The American system, underpinned by federal student loans, ran a competition in volume that primarily affected the non-selective institutions, Marginson said. It also used price signals, though it was not really price-regulated. In private institutions, the nominal level of fees is at full cost and more.
But the level of subsidy by institutions, philanthropy and government was high and inconsistent. Subsidies in expensive universities were very large. Work by Gordon Winston at Williams College suggested that the average American student, public and private, paid about 45% of the ‘sticker price’ for places.
“It is impossible to conceive of a market for cars or televisions or financial securities or homes where the average customer pays for 45% of the costs. And in the foreseeable future, this will remain the case in Australia,” Marginson said.
“I think that what the demand-driven system reform will do is begin to stratify the system more decisively on mission. Institutions whose brand is less strong than average must work hard to recruit and they will become more customer-focused over time.
“The map of programmes will become more tailored to student demand because these institutions want economies of scale, and at current funding rates the scope for cross-subsidisation is limited.
“In part the leeway to maintain supply-side control over offerings is dependent on the international market, but this is likely to stay depressed for the next couple of years.”
He said institutions whose brand was strong, the selecting institutions and also the major players in research performance, could largely stand aside from the demand-driven system while taking advantage of the greater flexibility. They would remain constrained in graduate education, which was a significant limitation and, if funding was not increased, they would be forced to again boost international student numbers.

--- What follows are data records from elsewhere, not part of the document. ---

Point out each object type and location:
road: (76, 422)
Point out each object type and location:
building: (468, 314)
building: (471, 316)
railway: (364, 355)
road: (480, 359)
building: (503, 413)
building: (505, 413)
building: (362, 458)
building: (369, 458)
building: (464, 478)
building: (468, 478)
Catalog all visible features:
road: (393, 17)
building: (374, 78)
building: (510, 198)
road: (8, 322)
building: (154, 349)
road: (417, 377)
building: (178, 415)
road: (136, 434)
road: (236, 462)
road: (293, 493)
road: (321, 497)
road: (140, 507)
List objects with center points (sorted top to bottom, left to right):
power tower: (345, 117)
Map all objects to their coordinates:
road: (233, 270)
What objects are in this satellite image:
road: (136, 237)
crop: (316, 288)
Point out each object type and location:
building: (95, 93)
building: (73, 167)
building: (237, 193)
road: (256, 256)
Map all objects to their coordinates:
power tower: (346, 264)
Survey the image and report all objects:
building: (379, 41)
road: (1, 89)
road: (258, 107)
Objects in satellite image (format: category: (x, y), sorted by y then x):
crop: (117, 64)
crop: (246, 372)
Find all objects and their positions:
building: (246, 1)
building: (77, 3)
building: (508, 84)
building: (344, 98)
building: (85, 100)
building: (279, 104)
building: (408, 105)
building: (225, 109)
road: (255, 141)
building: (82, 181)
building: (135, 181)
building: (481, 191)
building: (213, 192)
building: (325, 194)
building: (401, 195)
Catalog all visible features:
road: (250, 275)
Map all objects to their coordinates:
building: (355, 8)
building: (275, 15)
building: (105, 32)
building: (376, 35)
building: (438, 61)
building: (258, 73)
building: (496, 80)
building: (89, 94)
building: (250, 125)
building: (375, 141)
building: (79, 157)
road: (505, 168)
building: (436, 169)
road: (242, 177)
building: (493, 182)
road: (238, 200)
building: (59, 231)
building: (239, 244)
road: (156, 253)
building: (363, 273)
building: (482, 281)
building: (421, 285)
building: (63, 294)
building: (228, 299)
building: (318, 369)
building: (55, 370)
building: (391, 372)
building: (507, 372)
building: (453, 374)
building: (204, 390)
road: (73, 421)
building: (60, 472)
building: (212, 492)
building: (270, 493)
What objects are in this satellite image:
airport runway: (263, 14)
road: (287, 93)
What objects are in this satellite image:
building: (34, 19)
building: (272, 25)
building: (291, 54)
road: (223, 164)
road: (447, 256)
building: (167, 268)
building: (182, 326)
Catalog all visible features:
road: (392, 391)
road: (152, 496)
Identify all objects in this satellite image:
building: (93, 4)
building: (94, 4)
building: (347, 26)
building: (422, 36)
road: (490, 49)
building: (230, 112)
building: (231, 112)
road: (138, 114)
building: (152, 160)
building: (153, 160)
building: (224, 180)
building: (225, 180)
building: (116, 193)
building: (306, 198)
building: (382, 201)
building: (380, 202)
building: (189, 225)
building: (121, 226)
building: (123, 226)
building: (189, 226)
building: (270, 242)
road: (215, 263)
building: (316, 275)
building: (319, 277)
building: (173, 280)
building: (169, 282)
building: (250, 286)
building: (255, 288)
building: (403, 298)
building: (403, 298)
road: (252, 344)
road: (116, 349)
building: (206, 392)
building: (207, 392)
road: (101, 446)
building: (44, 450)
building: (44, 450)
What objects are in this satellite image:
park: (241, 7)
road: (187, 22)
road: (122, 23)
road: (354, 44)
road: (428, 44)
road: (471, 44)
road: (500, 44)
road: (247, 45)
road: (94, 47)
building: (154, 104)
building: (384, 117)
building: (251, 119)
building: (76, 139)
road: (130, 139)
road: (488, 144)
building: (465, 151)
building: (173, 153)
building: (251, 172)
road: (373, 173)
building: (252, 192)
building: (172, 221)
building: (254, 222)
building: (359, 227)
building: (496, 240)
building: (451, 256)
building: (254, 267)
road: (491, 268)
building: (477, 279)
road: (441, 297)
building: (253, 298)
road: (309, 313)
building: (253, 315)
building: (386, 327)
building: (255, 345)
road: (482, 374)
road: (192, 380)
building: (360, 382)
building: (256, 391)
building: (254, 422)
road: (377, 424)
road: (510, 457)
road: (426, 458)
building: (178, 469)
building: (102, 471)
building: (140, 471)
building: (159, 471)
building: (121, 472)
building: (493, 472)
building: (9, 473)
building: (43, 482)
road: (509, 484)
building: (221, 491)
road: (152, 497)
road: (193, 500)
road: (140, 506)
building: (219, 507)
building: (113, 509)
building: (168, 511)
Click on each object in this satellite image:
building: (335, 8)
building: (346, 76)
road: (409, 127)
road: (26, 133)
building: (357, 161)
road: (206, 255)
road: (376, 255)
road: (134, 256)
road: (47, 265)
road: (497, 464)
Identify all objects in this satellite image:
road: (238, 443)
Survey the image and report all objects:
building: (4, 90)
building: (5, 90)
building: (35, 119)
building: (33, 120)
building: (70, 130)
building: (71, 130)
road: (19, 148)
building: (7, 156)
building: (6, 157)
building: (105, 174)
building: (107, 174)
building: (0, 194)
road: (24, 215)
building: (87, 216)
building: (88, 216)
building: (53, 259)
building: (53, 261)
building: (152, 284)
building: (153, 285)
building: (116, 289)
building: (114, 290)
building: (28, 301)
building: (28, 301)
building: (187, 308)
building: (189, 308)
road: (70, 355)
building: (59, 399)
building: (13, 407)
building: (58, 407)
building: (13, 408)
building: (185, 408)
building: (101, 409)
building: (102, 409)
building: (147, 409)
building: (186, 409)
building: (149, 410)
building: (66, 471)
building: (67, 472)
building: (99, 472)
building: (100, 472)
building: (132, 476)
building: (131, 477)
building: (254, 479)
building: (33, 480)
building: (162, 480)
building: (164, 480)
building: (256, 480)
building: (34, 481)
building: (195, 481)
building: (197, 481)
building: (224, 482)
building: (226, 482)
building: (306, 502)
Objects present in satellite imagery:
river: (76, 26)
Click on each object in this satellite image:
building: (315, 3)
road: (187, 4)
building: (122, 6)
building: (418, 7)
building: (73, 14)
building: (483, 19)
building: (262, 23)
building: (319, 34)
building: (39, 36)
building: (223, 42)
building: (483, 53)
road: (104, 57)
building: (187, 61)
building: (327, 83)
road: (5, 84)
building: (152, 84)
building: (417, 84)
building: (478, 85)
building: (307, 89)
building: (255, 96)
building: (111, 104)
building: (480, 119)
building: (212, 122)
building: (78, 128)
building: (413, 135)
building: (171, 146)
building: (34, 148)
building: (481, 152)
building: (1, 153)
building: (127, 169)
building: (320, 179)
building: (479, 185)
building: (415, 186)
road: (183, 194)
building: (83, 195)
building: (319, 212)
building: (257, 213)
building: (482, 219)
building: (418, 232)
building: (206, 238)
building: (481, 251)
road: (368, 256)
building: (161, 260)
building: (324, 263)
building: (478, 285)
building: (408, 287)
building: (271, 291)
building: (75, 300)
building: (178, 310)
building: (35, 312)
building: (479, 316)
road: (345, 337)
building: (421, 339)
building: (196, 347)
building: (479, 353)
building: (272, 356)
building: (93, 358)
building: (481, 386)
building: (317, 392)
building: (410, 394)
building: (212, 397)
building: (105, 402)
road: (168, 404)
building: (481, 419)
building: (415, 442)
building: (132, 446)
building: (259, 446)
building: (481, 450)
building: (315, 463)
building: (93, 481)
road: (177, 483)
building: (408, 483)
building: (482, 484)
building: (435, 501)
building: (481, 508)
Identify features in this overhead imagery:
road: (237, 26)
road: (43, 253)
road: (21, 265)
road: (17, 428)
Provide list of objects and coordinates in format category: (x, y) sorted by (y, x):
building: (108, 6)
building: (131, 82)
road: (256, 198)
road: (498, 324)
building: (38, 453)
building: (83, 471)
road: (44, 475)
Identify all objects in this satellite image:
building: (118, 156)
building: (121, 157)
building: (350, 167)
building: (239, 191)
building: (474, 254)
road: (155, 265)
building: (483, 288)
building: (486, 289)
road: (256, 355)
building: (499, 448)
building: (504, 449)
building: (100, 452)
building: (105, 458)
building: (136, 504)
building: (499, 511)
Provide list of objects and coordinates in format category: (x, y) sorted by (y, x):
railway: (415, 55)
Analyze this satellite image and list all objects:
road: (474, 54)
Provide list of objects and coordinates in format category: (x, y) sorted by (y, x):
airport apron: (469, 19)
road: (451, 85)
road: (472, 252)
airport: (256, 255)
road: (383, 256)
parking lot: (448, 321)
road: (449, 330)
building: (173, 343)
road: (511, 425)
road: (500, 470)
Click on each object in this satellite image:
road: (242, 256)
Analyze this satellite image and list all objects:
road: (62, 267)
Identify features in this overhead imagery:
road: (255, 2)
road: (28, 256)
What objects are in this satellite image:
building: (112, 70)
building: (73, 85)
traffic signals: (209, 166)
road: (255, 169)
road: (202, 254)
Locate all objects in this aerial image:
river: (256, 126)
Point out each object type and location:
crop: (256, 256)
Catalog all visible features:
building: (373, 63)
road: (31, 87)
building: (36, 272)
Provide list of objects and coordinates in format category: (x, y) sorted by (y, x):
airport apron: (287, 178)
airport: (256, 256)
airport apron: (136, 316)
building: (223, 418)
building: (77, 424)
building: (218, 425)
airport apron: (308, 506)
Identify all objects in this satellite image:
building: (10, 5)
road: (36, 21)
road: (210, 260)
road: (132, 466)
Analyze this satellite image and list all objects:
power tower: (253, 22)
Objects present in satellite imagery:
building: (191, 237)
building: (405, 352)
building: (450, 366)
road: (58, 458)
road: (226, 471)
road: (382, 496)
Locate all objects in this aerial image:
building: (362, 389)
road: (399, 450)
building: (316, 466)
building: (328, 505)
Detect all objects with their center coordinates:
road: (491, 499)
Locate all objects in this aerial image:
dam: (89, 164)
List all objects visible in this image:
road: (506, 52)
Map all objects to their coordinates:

“Institutions poised between the two missions will agonise over the balance between volume building and research building. The decisive factor in sorting the market will be research capacity and performance.
“Here the last two decades of policy have come home to roost. The recent policy from the Group of Eight [Go8] research-intensive universities notes that Australia has focused on research selectivity, meaning competitive allocation, rather than research concentration. Almost right but not quite,” Marginson continued.
“There has been a de facto concentration as competitive systems favour those with existing capacity. The Go8 has more than maintained its share of research action. This de facto concentration has not been enough to build the global competitiveness of the Go8 but it has sustained them in Australia.”
If price was deregulated along with volume, Australia would move decisively towards an American system and its current ‘one-size fits all’ would be finished, Marginson said. Australia’s system of government-backed loans for students was under enormous pressure in fiscal terms and would break down, unless the top layer of fees was supported by commercial loans.
But this weakened equity in the Go8 universities, where the sorting role of research would become even more decisive, beyond the reach of government to modify it.
“Using their existing research strength, the Go8 and a few others will leverage their brands to build globally competitive research strength on significantly larger scale. They will also be able to carry the cost of curriculum initiatives, flagships of their own.
“The market will be more firmly bifurcated between institutions playing that game, and those for whom building volume, enticing and holding customers, is their only main mission. The institutions caught in the middle will have an even harder time of it,” Marginson concluded.